Village in Essex, England

Blackmore is a village in Essex, England. It is located approximately 3 miles (5 km) east of Chipping Ongar and 4 miles (7 km) north of Brentwood. The village is in the parish of Blackmore, Hook End and Wyatts Green in the Brentwood district and the parliamentary constituency of Brentwood & Ongar. In 2018 it had an estimated population of 826.

==History==
It is thought that the name Blackmore was introduced in the Middle Ages as a reference to 'Black Marsh' or 'Black Swamp'.

The origins of the Priory Church of St Laurence date back to 1114 and marks the site of a former Augustinian Priory, dissolved during the reign of Henry VIII in 1525. The church is the original building (but without the chancel, which was destroyed at the time of dissolution) and is now the parish church. It has one of the last remaining all-wooden steeples in England which was added around 1400. The site still shows signs of the original moat. The village itself is believed to have migrated to a location closer to the chapel of the Priory from around Fingrith Hall during the mediaeval period.

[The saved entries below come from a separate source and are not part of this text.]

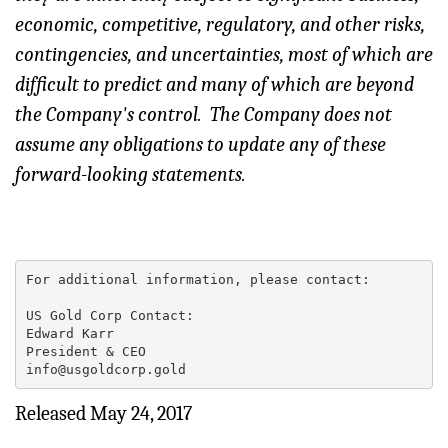
economic, competitive, regulatory, and other risks,
contingencies, and uncertainties, most of which are
difficult to predict and many of which are beyond
the Company's control. The Company does not
assume any obligations to update any of these
forward-looking statements.
For additional information, please contact:

US Gold Corp Contact:

Edward Karr

President & CEO

info@usgoldcorp.gold
Released May 24, 2017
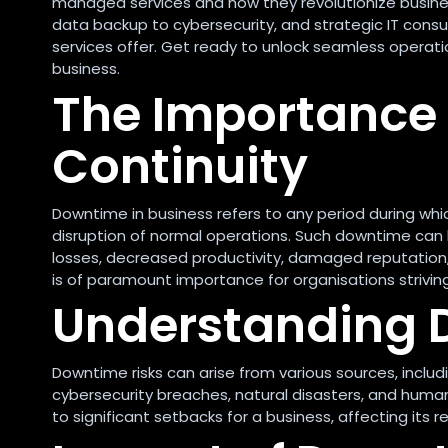
managed services and how they revolutionize business
data backup to cybersecurity, and strategic IT consul
services offer. Get ready to unlock seamless operat
business.
The Importance 
Continuity
Downtime in business refers to any period during which
disruption of normal operations. Such downtime can 
losses, decreased productivity, damaged reputation,
is of paramount importance for organisations strivi
Understanding 
Downtime risks can arise from various sources, includ
cybersecurity breaches, natural disasters, and human
to significant setbacks for a business, affecting its r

Jericho Priory, on the site adjacent to the church and still within the moated area, was built in the 18th century on the site of an earlier 16th-century building which was believed to be the country retreat of Henry VIII and where, in 1520, his 'natural son', Henry Fitzroy, Duke of Richmond, was born.

Other old buildings in the village include the 15th- 16th-century Bull Inn, a traditional Essex timber-framed house, and Fingreth Hall, in the north of the parish, where Sir Walter Mildmay, Chancellor of the Exchequer during the Elizabethan era lived. Fingrith was recorded in the Domesday Book as 'Phingaria' which was a Latinised form of its original Anglo-Saxon name, Fingreth, meaning 'the stream of the people of Fin'.

==Transport==
The village is close to the Chelmsford Road, part of the A414, to the A12 and the M11 and M25 motorways; it has rail links from Brentwood—four miles away—to London. The 261 bus route connects the village to Brentwood. The 32 bus route also goes through the village connecting it to Ongar and Chelmsford. A 339 service operates from Blackmore to Ongar, Brentwood and Warley.